The sad thing is we’ll now never get to see all his talent and capabilities fully realized. This was a guy who’d be directing, and he’d make a great director.
Do you believe your projects are cursed?
(Laughs) Things go wrong in movies, but look — on the one hand, Heath dies, which is tragic — but then you get Johnny, Colin and Jude coming to the rescue. So if it’s a curse, there’s also a silver lining.
You have a reputation for being a renegade with very little concern for the bottom line. How do you plead?
It’s totally undeserved, because until “Munchausen” I was known as this filmmaker who could make incredibly expensive-looking films for nothing. “Brazil” came in $1 million under budget and it only cost $13 to $14 million. “Time Bandits” cost less than $5 million and ended up grossing over $80 million.

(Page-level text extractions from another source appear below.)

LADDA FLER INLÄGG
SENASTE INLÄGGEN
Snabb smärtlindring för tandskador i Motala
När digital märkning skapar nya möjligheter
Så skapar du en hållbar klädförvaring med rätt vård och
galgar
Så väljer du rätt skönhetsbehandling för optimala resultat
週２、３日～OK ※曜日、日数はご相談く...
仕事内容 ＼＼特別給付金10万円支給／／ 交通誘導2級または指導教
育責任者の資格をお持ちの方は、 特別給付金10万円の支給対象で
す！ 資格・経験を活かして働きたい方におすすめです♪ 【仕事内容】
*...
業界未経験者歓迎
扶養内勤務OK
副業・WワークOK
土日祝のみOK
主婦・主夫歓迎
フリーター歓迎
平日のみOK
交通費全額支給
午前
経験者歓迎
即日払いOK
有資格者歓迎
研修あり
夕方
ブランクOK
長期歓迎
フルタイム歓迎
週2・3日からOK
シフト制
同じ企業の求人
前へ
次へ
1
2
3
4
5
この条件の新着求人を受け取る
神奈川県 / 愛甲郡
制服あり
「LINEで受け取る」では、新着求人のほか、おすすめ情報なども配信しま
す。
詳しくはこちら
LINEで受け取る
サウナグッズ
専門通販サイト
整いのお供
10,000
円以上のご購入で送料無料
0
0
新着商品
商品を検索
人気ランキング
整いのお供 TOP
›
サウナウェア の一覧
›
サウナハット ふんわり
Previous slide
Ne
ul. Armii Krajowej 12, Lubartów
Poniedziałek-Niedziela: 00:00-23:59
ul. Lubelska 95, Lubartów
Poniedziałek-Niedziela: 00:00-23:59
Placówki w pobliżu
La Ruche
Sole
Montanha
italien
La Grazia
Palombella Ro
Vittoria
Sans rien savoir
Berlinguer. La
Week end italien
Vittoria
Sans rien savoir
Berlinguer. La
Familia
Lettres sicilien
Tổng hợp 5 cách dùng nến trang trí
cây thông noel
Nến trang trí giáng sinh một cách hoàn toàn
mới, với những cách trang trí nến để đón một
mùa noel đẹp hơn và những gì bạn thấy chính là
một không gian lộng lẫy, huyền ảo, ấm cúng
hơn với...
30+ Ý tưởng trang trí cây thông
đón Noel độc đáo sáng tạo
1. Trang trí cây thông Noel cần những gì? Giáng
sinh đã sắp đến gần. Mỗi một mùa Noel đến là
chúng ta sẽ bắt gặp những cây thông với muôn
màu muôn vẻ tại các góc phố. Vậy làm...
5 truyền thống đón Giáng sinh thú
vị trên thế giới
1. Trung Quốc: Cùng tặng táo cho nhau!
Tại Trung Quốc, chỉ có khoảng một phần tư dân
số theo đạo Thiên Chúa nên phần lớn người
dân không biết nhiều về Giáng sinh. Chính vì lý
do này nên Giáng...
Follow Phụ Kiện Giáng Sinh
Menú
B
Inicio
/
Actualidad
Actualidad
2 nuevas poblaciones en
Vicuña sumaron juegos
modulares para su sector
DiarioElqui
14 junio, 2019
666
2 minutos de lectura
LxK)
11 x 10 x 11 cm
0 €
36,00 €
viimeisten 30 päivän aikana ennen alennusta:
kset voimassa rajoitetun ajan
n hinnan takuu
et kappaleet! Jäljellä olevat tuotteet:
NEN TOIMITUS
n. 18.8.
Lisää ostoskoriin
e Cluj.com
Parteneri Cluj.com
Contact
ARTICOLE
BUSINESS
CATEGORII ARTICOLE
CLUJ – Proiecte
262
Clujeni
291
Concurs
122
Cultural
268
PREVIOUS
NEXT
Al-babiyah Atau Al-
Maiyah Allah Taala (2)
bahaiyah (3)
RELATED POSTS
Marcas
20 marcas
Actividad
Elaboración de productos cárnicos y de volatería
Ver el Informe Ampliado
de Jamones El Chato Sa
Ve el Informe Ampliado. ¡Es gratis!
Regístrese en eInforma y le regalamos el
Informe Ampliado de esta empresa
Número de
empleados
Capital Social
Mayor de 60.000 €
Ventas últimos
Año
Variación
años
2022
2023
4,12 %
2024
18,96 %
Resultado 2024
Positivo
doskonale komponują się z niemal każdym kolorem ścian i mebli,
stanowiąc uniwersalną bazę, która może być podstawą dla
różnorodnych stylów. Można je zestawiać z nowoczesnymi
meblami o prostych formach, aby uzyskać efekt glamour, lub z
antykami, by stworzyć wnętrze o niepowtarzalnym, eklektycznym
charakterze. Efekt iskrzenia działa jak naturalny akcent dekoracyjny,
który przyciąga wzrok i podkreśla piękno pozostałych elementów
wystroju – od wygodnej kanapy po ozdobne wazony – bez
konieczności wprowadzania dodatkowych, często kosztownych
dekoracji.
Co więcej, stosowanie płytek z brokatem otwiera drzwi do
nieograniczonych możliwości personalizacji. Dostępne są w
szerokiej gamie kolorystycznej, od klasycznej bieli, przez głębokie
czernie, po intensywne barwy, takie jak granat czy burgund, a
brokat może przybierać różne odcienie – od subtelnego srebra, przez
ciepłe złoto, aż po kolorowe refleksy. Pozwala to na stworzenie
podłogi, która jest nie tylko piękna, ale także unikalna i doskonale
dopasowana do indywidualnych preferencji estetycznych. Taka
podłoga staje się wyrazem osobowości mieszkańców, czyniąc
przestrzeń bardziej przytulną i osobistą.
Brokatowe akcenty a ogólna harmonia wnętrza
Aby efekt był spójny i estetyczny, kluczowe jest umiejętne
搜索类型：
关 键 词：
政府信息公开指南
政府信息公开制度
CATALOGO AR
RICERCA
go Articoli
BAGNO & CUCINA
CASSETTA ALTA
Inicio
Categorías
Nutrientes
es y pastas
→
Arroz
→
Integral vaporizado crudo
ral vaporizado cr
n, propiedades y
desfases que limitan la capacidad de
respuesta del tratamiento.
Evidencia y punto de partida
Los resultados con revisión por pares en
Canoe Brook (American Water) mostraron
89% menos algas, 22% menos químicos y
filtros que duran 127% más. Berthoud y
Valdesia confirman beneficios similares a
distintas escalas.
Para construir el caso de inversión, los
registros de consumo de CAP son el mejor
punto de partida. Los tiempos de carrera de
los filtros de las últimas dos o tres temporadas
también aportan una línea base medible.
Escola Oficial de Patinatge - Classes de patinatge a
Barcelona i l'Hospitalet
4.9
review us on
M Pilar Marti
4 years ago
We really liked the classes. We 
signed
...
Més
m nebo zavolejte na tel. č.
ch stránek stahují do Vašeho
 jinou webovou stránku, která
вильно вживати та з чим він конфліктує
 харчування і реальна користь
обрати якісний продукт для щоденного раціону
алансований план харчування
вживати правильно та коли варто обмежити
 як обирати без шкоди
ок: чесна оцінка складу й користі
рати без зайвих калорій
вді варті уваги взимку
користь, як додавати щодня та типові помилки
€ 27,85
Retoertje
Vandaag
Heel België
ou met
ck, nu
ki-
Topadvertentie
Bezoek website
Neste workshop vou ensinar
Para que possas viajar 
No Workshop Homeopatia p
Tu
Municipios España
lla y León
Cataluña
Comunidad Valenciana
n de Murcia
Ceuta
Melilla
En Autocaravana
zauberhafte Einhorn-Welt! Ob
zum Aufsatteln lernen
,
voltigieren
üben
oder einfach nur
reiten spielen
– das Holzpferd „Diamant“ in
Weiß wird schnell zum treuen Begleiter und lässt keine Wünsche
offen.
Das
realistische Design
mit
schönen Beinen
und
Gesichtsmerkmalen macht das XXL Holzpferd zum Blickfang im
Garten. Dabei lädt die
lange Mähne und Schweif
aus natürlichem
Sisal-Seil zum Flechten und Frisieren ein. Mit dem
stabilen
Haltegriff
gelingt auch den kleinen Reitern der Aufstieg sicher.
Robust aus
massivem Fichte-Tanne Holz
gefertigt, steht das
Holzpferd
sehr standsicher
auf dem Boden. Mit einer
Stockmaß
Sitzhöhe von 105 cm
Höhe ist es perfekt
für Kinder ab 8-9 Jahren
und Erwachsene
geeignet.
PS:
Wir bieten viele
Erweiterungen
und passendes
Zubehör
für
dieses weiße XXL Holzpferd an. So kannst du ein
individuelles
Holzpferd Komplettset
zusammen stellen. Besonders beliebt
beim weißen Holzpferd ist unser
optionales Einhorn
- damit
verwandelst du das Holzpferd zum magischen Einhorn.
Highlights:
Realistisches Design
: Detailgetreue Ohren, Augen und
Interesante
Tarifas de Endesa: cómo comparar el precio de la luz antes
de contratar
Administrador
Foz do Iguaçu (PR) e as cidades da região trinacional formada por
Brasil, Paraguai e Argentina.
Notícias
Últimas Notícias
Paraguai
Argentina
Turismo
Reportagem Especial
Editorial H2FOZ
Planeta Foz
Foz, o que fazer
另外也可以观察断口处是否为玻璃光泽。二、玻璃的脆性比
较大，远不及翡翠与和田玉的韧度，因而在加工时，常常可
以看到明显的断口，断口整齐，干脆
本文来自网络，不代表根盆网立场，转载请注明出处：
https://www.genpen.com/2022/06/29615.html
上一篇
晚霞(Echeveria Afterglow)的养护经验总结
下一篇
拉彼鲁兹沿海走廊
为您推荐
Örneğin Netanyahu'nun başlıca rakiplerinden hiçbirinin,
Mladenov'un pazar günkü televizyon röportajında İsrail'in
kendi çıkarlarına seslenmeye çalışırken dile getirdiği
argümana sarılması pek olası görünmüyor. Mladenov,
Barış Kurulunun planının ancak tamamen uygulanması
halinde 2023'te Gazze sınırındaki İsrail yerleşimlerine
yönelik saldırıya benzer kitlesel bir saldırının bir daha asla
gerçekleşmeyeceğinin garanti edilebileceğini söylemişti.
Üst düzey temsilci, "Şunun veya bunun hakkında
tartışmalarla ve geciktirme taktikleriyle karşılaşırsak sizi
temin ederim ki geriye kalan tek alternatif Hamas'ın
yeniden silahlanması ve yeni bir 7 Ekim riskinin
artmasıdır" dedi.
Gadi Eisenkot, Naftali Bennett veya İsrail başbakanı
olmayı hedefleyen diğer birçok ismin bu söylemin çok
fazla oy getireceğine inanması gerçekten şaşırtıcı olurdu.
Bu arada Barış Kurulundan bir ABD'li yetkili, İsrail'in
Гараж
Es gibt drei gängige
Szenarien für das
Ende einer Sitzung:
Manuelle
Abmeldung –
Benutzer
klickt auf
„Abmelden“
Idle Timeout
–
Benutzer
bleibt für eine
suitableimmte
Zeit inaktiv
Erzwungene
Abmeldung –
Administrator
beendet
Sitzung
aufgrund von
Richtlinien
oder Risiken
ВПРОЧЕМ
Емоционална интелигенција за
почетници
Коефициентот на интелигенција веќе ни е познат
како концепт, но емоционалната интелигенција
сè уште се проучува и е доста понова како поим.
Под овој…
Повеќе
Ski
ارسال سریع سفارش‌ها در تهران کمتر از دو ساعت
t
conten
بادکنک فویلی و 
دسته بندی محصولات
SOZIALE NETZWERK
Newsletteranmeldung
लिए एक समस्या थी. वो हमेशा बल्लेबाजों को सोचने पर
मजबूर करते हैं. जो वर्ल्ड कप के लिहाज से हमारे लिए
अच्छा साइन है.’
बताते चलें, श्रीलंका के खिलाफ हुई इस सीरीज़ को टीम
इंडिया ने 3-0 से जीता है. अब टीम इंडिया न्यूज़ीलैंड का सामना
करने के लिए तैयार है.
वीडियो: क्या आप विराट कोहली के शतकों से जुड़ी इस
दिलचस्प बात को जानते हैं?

The joke is, “Munchausen” comes along, goes totally out of control from day one and, of course, I get the blame for it. It cost $41 million, which is a bargain! The problem was, it was $20 million over budget, but no one will say the budget was $20 million under budget!
I don’t want to waste money on films, I’ve hated waste and so that is not a problem.
Is it true that you were so cash-strapped on “Parnassus” that you even took the bus to work?
It’s true! Everything was going crazy, as we had a huge insurance claim that was being argued while we literally ran out of cash. Luckily I got hit by a car and broke my back, so I got free travel for a while, and took the bus!
You love film, but will you shoot digitally at some point?
Yes, when it gets as good as film — but not till then.
So is film dead?
No, but it will be in 10 years, maybe five. It’s on life support. But right now, film’s still the best medium for capturing images, and the range of contrast is the greatest and you just get more information in there.
Any more animated projects on the horizon?
Not really. Ultimately it’s my fall-back position.
I’ve offered my services to Pixar. I said I’d even sweep the floors and mop up — and no one’s called me back yet! I’m serious! I keep thinking, one day I’d love to work at Pixar. I think they’re an amazing outfit and John Lasseter’s a genius, and Brad Bird — all those guys.
The culture they have is unique, and I think I’d be a good fit. Lasseter’s gone back to the way Disney was, with Walt there and great animators and great directors –and it all worked.
There’s such a trend now towards hybrid films that mix live action, effects and animation.
The truth is, so many of the big films today have some kind of animation — from “Harry Potter” to the big comic-book films like “Transformers” and “Iron Man.” My theory was, use animation because it’s cheaper and it’d give me more freedom.
There’s no doubt that this trend of hybrid films will grow, simply because animated films — however you define them — are the most successful movies being made today. You’re not going to get $200 million to do a Pixar, so for those of us with far smaller budgets, we become hybrid makers.
Where do you stand on the current 3D craze? It seems perfect for your mentality.
I’m not interested in 3D as a technique, but boy, it’s really pushing digital projection.
As for the year ahead, it’s going to be the huge tentpole movies and a few cheap ones — and nothing in between. Budgets are either $200 million or $2 million. It’s horrible right now. I say, all the creative people should just take the year off until the money people figure out what they want to do.
What’s next?
“The Man Who Killed Don Quixote.” We’re resurrecting the old bastard! My plan is to start in spring, and we’ll see if it’s just a dream or reality. Jeremy Thomas is producing and we’ll go back to Spain and the same locations, as I’ve learned what not to do there. (Laughs.)